THE DATA START

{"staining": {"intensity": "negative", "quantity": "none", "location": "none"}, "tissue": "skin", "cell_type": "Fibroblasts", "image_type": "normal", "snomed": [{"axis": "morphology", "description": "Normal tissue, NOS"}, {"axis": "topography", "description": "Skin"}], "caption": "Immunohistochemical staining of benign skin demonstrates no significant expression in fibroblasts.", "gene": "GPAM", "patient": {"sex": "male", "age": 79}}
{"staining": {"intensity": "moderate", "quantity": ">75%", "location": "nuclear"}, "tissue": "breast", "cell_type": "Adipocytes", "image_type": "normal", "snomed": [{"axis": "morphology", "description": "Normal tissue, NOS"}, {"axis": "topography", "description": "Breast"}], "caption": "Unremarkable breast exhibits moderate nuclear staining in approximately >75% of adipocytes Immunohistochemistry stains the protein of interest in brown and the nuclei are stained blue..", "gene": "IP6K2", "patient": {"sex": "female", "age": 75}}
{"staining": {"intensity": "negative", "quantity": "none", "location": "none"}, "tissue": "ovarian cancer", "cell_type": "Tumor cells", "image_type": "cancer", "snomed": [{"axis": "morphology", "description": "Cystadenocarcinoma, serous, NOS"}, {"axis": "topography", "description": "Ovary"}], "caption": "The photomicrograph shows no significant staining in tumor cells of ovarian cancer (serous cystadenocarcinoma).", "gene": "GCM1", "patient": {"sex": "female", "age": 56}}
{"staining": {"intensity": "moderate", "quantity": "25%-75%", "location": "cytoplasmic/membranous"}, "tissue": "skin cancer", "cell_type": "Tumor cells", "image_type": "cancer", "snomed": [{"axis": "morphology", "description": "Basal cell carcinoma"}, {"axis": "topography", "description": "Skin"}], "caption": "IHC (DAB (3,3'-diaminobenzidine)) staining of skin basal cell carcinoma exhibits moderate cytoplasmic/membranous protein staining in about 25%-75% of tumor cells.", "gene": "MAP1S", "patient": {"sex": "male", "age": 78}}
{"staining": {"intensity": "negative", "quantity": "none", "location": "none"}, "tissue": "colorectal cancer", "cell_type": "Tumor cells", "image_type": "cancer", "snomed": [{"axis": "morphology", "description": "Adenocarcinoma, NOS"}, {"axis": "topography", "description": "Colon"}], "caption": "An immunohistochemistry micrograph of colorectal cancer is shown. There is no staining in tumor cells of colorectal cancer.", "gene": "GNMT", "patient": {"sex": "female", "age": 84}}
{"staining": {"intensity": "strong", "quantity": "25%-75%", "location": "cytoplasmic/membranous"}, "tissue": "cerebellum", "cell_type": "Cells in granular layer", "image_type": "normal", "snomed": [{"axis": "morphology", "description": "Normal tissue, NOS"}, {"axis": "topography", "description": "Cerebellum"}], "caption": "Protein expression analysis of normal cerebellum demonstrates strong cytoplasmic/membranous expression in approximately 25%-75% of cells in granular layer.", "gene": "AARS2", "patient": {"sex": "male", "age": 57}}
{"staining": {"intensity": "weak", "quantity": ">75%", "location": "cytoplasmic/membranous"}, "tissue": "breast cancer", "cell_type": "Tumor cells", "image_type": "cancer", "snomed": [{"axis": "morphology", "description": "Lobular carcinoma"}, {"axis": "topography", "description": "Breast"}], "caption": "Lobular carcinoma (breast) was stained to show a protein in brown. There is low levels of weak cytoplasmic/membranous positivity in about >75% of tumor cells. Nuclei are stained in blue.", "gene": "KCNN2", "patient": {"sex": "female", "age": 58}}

THE DATA END

▶ [EXERCISE DESCRIPTION] Restate exactly, and only, every line from the one that contains "expression analysis of" through the last line of the records.

▶ [SOLUTION FOR THIS PROBLEM]
{"staining": {"intensity": "strong", "quantity": "25%-75%", "location": "cytoplasmic/membranous"}, "tissue": "cerebellum", "cell_type": "Cells in granular layer", "image_type": "normal", "snomed": [{"axis": "morphology", "description": "Normal tissue, NOS"}, {"axis": "topography", "description": "Cerebellum"}], "caption": "Protein expression analysis of normal cerebellum demonstrates strong cytoplasmic/membranous expression in approximately 25%-75% of cells in granular layer.", "gene": "AARS2", "patient": {"sex": "male", "age": 57}}
{"staining": {"intensity": "weak", "quantity": ">75%", "location": "cytoplasmic/membranous"}, "tissue": "breast cancer", "cell_type": "Tumor cells", "image_type": "cancer", "snomed": [{"axis": "morphology", "description": "Lobular carcinoma"}, {"axis": "topography", "description": "Breast"}], "caption": "Lobular carcinoma (breast) was stained to show a protein in brown. There is low levels of weak cytoplasmic/membranous positivity in about >75% of tumor cells. Nuclei are stained in blue.", "gene": "KCNN2", "patient": {"sex": "female", "age": 58}}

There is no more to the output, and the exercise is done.